Context
This sample article uses MDX when plain Markdown starts to feel too cramped. The layout, metadata, sidebar, and footer still come from the shared site shell.
Checklist
- Start with the visible strings and menu labels.
- Rename helper functions before writing conclusions.
- Keep screenshots and diagrams inside the post folder.
- Document uncertainty instead of pretending the first pass is complete.
Before You Start
Do not turn MDX posts into custom one-off pages. The goal is richer article bodies, not custom chrome.
What we tracked first
We started from user-facing strings, mapped the surrounding helper calls, and only then guessed at the broader flow.

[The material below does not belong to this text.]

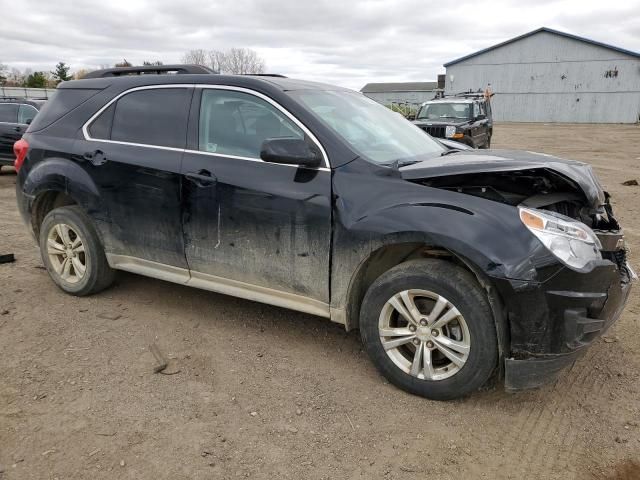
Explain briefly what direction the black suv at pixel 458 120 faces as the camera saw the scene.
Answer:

That kept the article grounded in visible evidence.
Second image example
Template example posts should also demonstrate that a single article can carry more than one colocated image without changing anything about the surrounding site layout.
Why MDX helps here
The reusable callout, figure, and comparison blocks make the article easier to scan without forcing contributors to build page structure from scratch.
Pros
- Shared components keep the post body structured.
- Junior contributors can reuse existing patterns quickly.
- Local images stay near the post.
Cons
- MDX is slightly more complex than Markdown.
- It is easier to over-design the article body if no one reviews the structure.
Takeaway
Use MDX when the body clearly benefits from components. If the article is still mostly headings and paragraphs, fall back to regular Markdown.